O Mosteiro de São Dinis e São Bernardo, em Odivelas, pode acolher um grande Centro Interpretativo de História e alguns serviços municipais. Foi hoje defendido no decorrer da assinatura de cedência deste património à Câmara.
O Mosteiro de São Dinis e São Bernardo, onde funcionava o conhecido “colégio das Meninas de Odivelas”, é, desde hoje, mais um monumento nacional gerido por uma autarquia, neste caso a Câmara de Odivelas.
A secretária de Estado da Defesa Nacional, Ana Santos, entregou as chaves do Mosteiro de São Dinis e São Bernardo ao presidente da Câmara Municipal de Odivelas, Hugo Martins, durante a cerimónia de cedência deste monumento nacional, onde funcionava o antigo Instituto de Odivelas, mais conhecido pelo colégio das “meninas de Odivelas”.
O acordo, agora assinado, tem um prazo de 50 anos e implica um investimento por parte do município de cerca de 16 milhões de euros em obras de requalificação , bem como o pagamento de uma renda mensal na ordem dos 23 mil euros.
Na perspectiva do autarca, está cedência “acontece num momento muito particular da vida do concelho – a comemorar o seu 20º aniversário – e pode vir a ser um polo de desenvolvimento e progresso do concelho, criando-se uma nova centralidade na cidade de Odivelas”.
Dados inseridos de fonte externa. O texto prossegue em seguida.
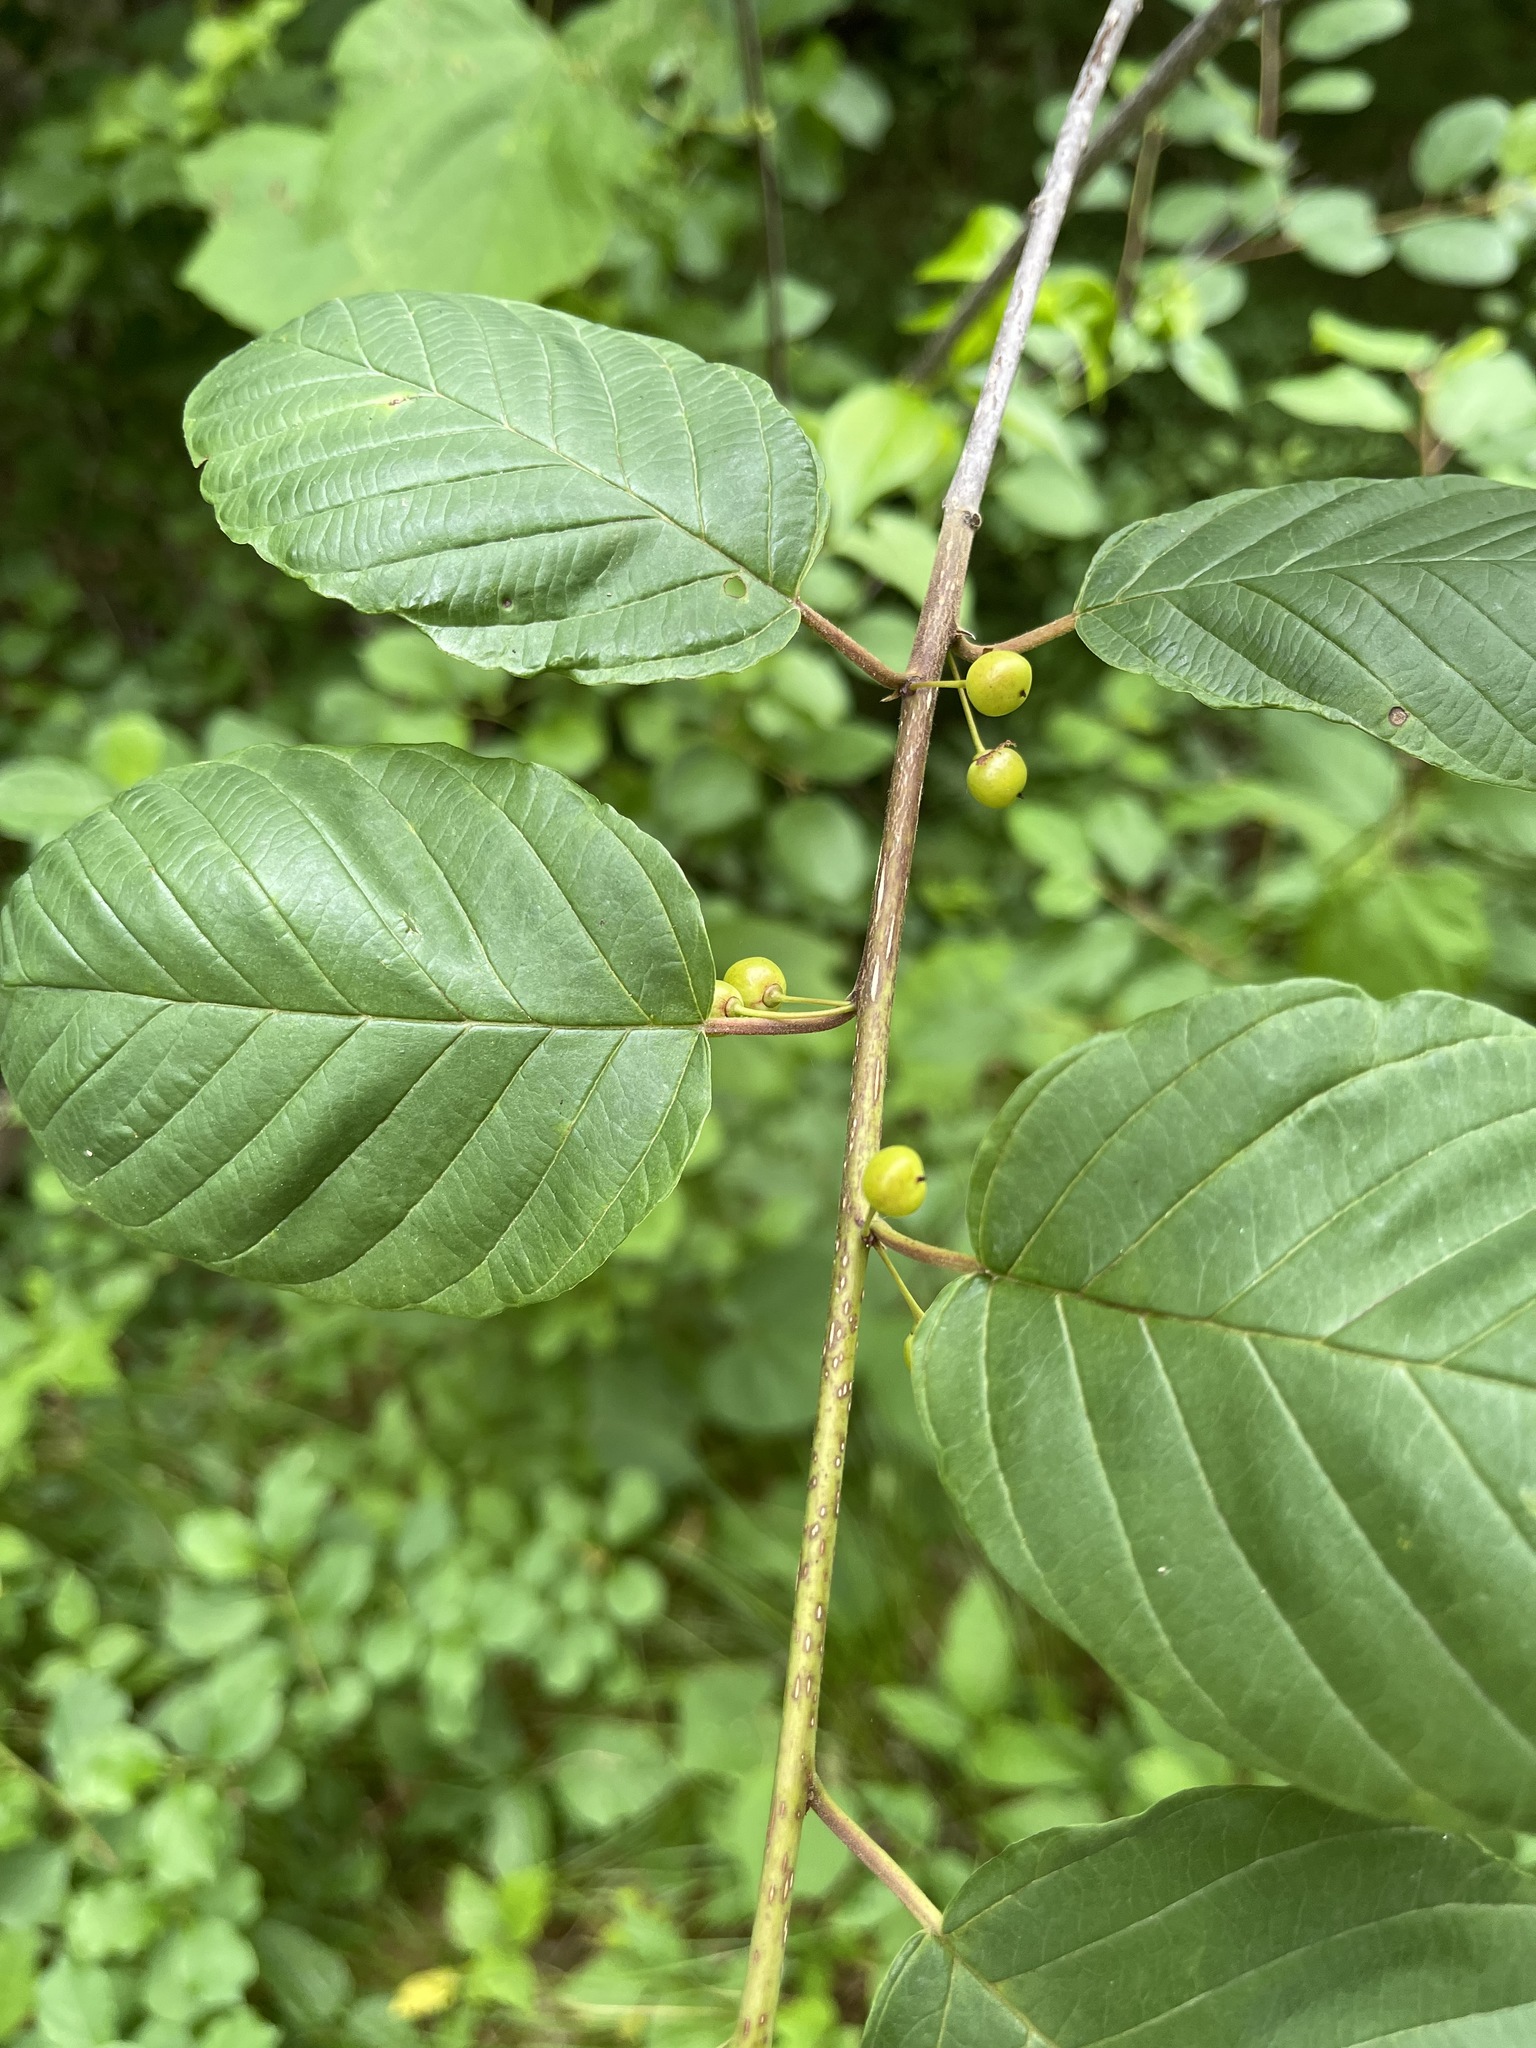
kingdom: Plantae
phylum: Tracheophyta
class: Magnoliopsida
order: Rosales
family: Rhamnaceae
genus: Frangula
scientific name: Frangula alnus
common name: Alder buckthorn
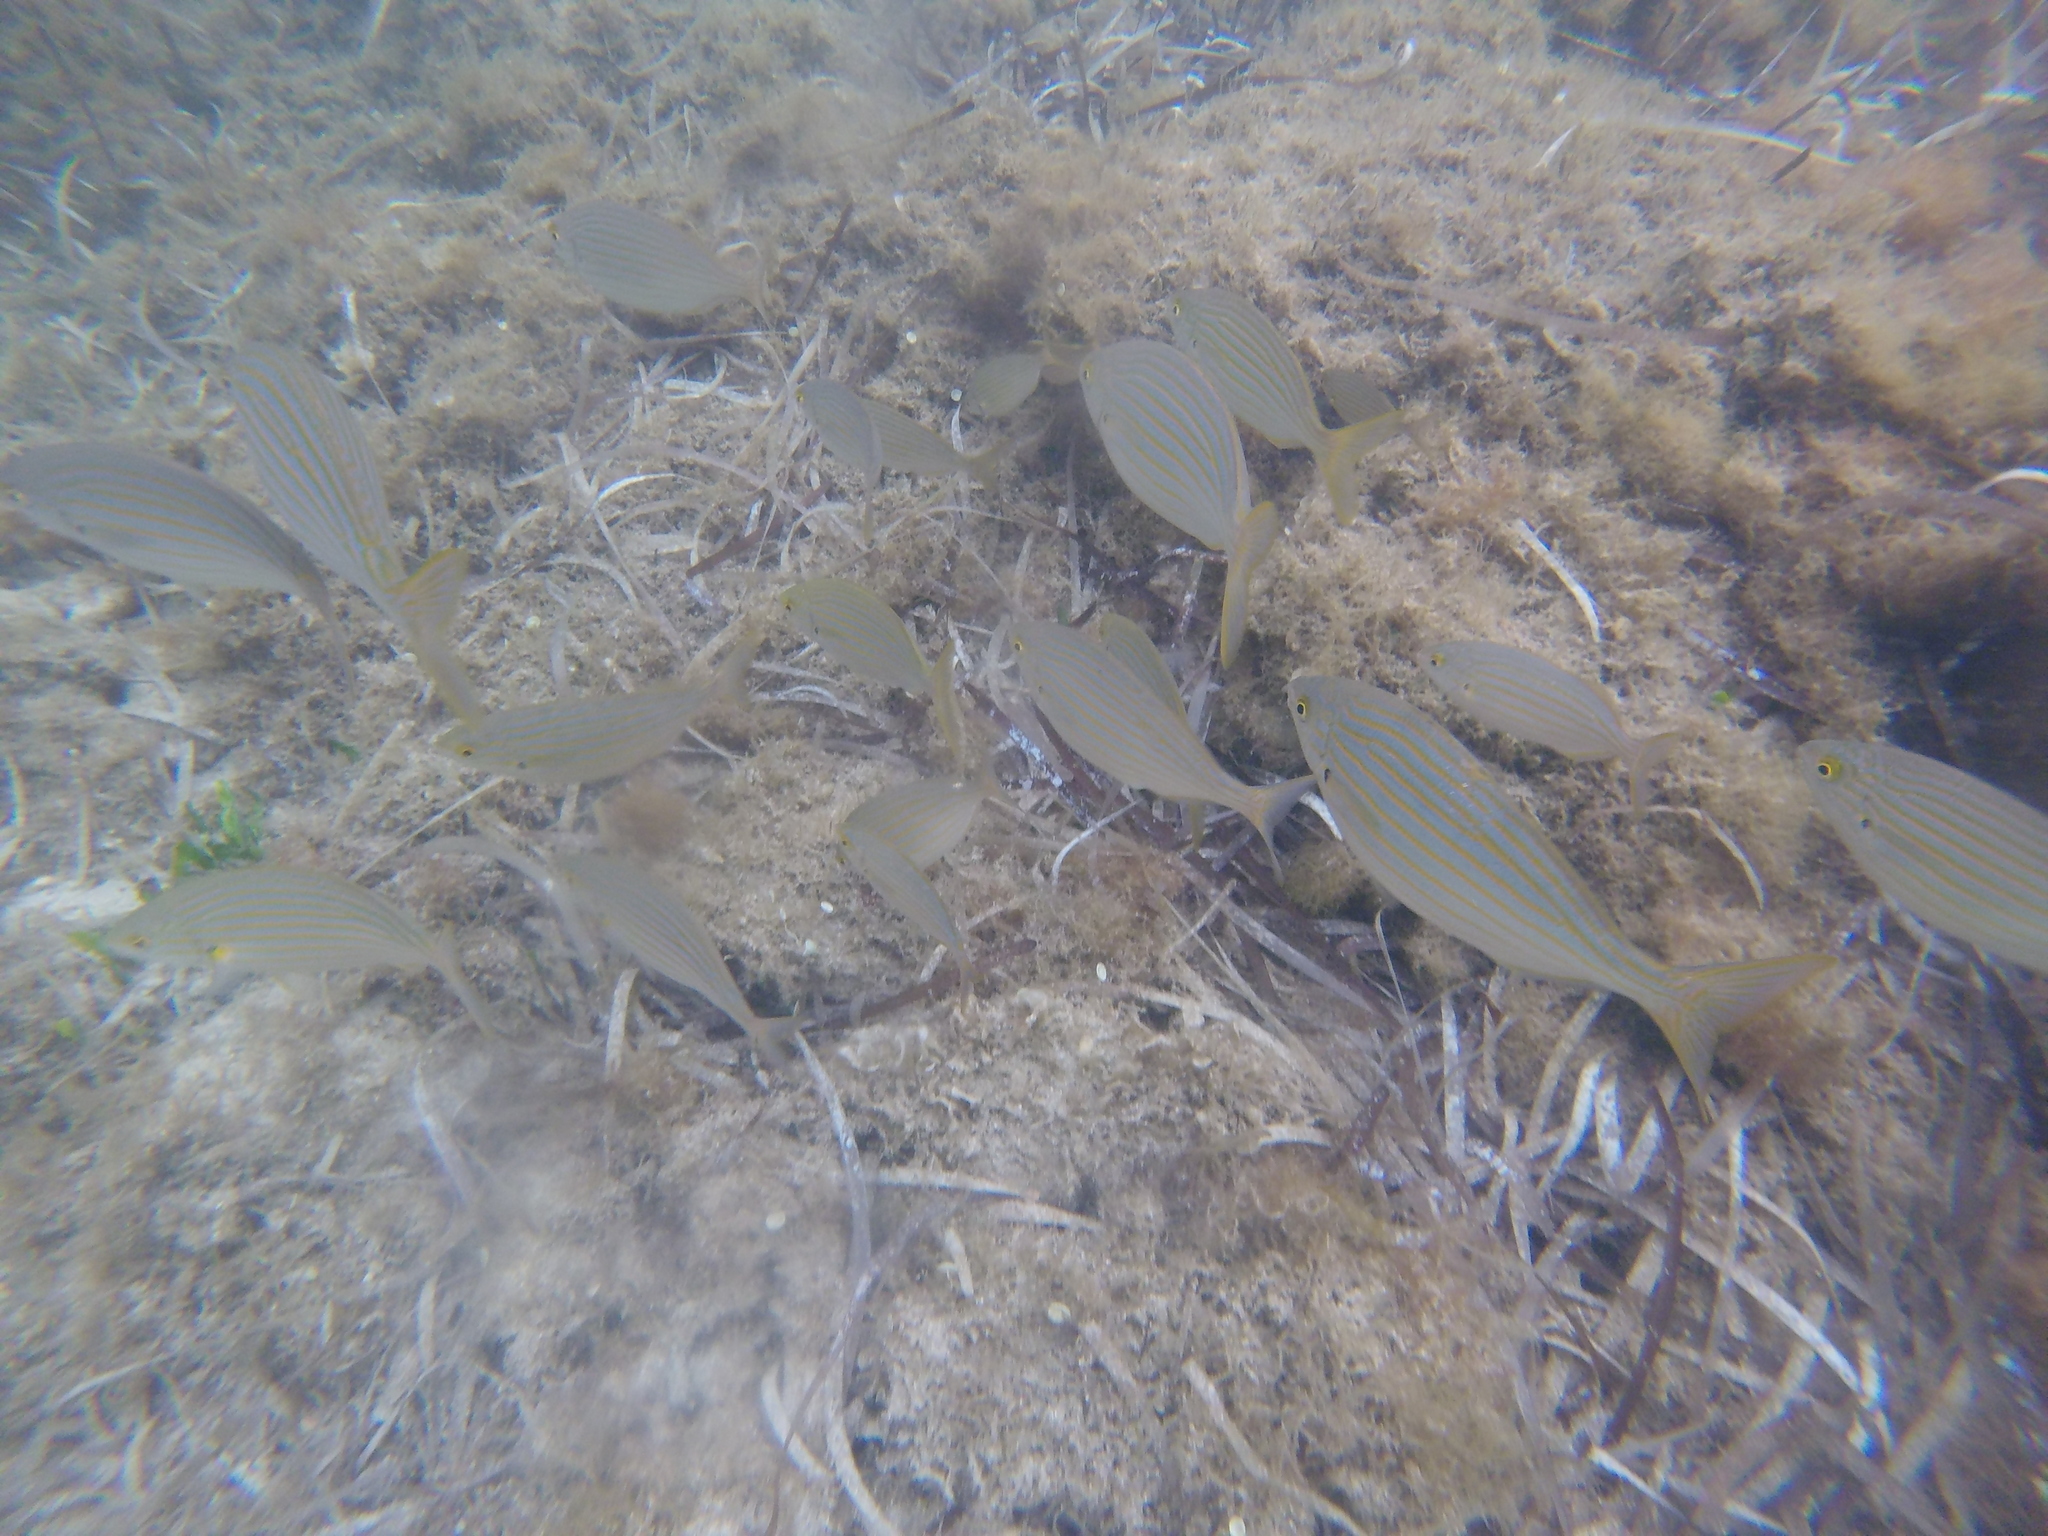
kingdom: Animalia
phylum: Chordata
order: Perciformes
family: Sparidae
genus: Sarpa
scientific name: Sarpa salpa
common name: Salema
Recordando que Odivelas é um dos oito concelhos, em Portugal, que tem um rei sepultado, Hugo Martins revelou que, após consulta pública, a Câmara vai decidir o destino a dar ao Mosteiro. Das propostas já apresentadas para este monumento nacional, o edil fez questão de realçar a hipótese de implementação de um Centro Interpretativo da História de Odivelas e a instalação de alguns serviços da autarquia.
No entanto, do ponto de vista de Hugo Martins, “a gestão do Mosteiro pela edilidade permitirá, não só a salvaguarda e preservação deste monumento nacional como, sobretudo, colocar este monumento ao serviço da comunidade, partilhando com os cidadãos a sua fruição, após as necessárias obras de remodelação”. E, por isso, o assumir do compromisso “de envolver a população na decisão da ocupação e utilização futura deste património”.
Para Painho Ferreira, nos espaços envolventes do Mosteiro pode ser “criado um grande parque público que, neste momento, Odivelas ainda não tem”.